An idiomatic expression is a group of words which when taken together
gives a different, figurative meaning than that of the individual words which make it up.

Using idiomatic expressions in our sentences tends to make them sound nicer.
But have you ever wondered how such phrases came into being?

Here are some expressions, their meaning and how they came into existence.

1. To get one’s goat.
Meaning: To bother or annoy someone
Origin: This idiom is speculated to come from horse racing.

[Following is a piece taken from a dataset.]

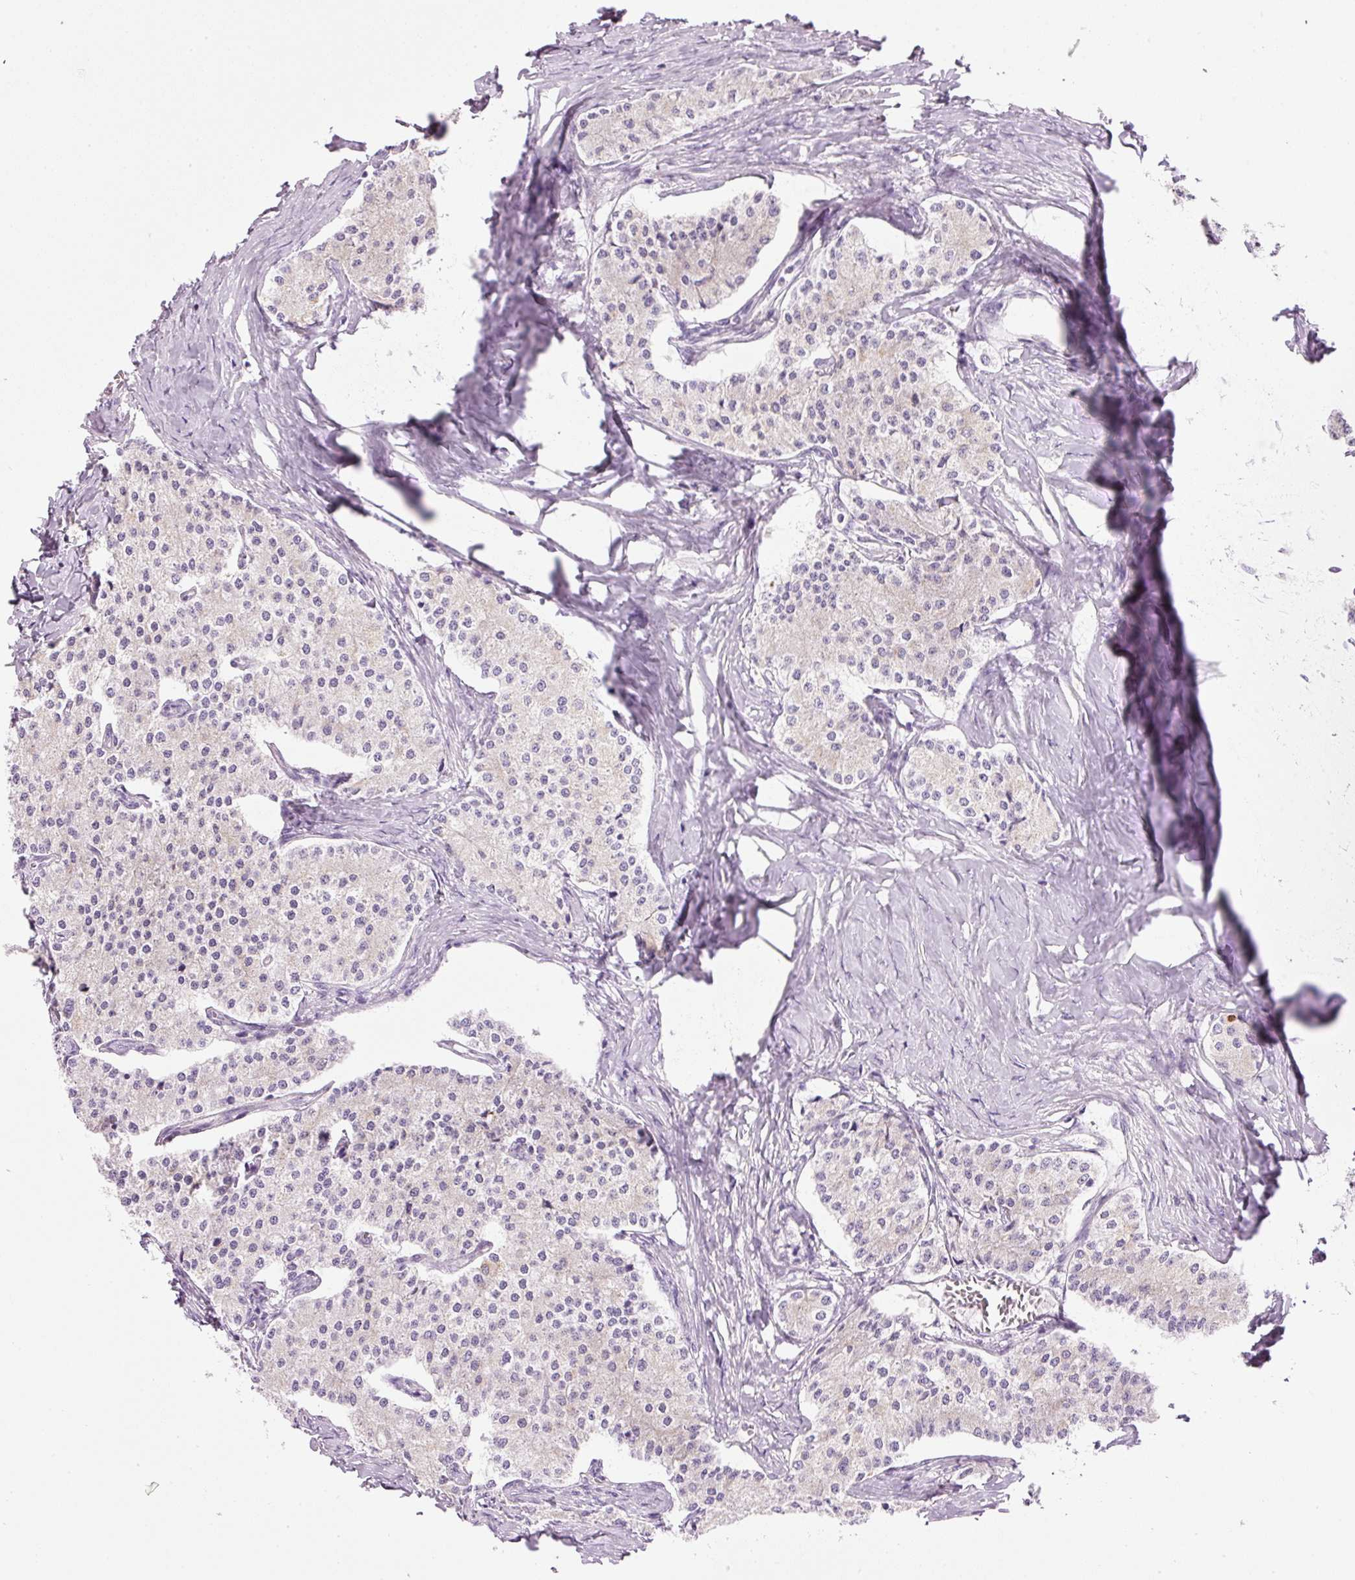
{"staining": {"intensity": "negative", "quantity": "none", "location": "none"}, "tissue": "carcinoid", "cell_type": "Tumor cells", "image_type": "cancer", "snomed": [{"axis": "morphology", "description": "Carcinoid, malignant, NOS"}, {"axis": "topography", "description": "Colon"}], "caption": "Tumor cells are negative for protein expression in human malignant carcinoid.", "gene": "CARD16", "patient": {"sex": "female", "age": 52}}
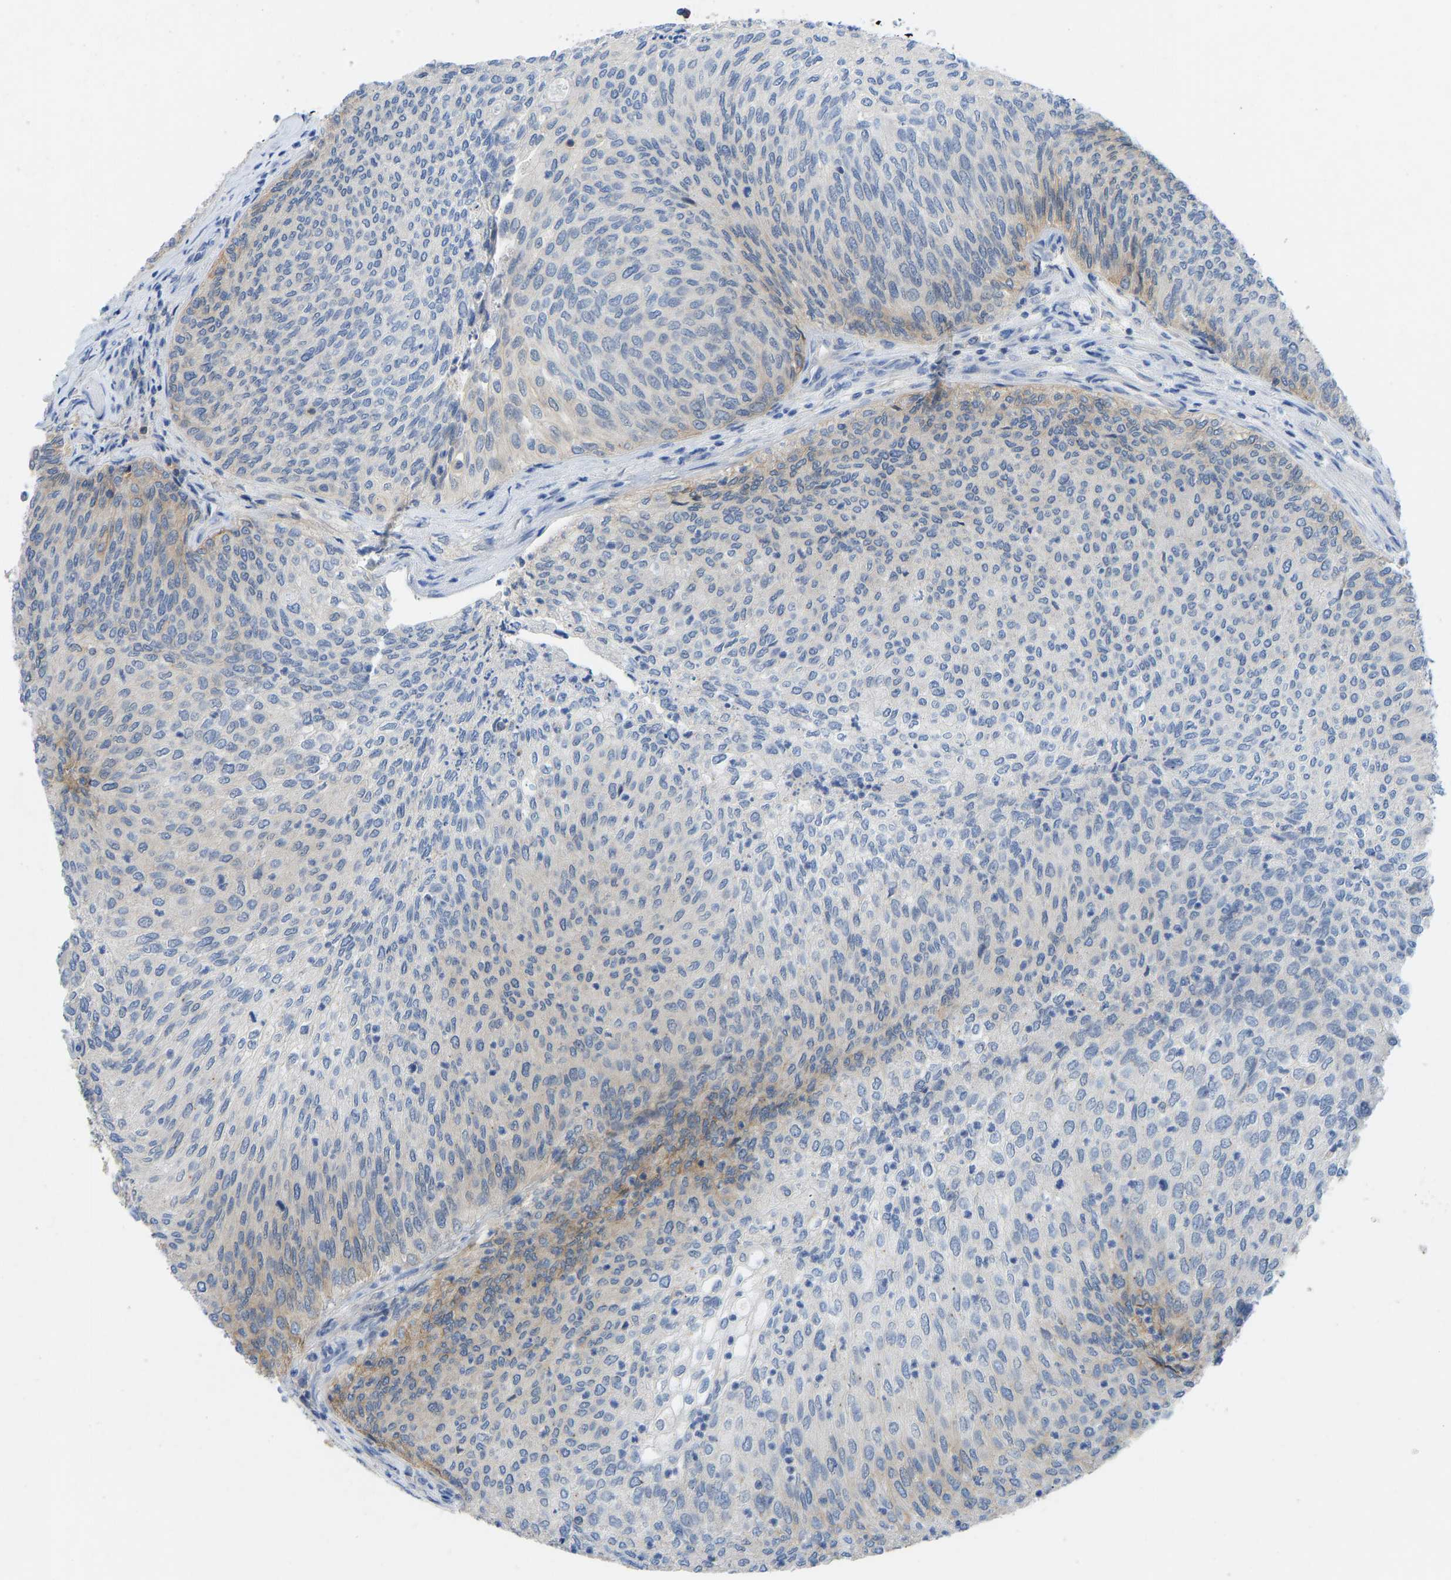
{"staining": {"intensity": "moderate", "quantity": "<25%", "location": "cytoplasmic/membranous"}, "tissue": "urothelial cancer", "cell_type": "Tumor cells", "image_type": "cancer", "snomed": [{"axis": "morphology", "description": "Urothelial carcinoma, Low grade"}, {"axis": "topography", "description": "Urinary bladder"}], "caption": "The micrograph shows immunohistochemical staining of urothelial carcinoma (low-grade). There is moderate cytoplasmic/membranous positivity is appreciated in about <25% of tumor cells. (IHC, brightfield microscopy, high magnification).", "gene": "NDRG3", "patient": {"sex": "female", "age": 79}}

Jockeys placed goats in the stables with their horses since it was believed to relax the horses. However competitors would remove the goats of their rivals to scare their opponent’s horses hoping it would cause them to eventually lose the race.

2. Armed to the teeth
Meaning: fully prepared or equipped (with weapons, arguments and so on)
Origin: The phrase originated in the 14th century and referred to

knights who were dressed head to foot in armour. Later on the idiom was thought
to have generated in Port Jamaica in the 1600’s which was related to the pirates of the time.
They were believed to have a maximum number of weapons with which they would
fight and defeat their enemies. They also kept a small knife in their teeth to enable them fight.

3. To turn a blind eye
Meaning: To deliberately overlook something
Origin: It was used in the battle of Copenhagen by Admiral Horatio Nelson in 1801.

He had been blinded in his right eye during the war with France When signalled by his commanding officer that he should withdraw, he raised the telescope to his blind eye which would not enable him see the flags signalling the order. It is rumoured he said, “I have only one eye, I have the right to be blind sometimes.”

4. Don’t look a gift horse in the mouth
Meaning: do not try to evaluate a gift
Origin: It is believed to have originated in the 1900s.

Buyers could determine a horse’s age by examining its teeth before
purchasing it. Horses were also given as gifts as at then.
If a person tried to check the teeth of the horse which was received as a gift, it meant that instead of being grateful the person was trying to find the value of the present. Hence showing ingratitude which was considered as bad etiquette.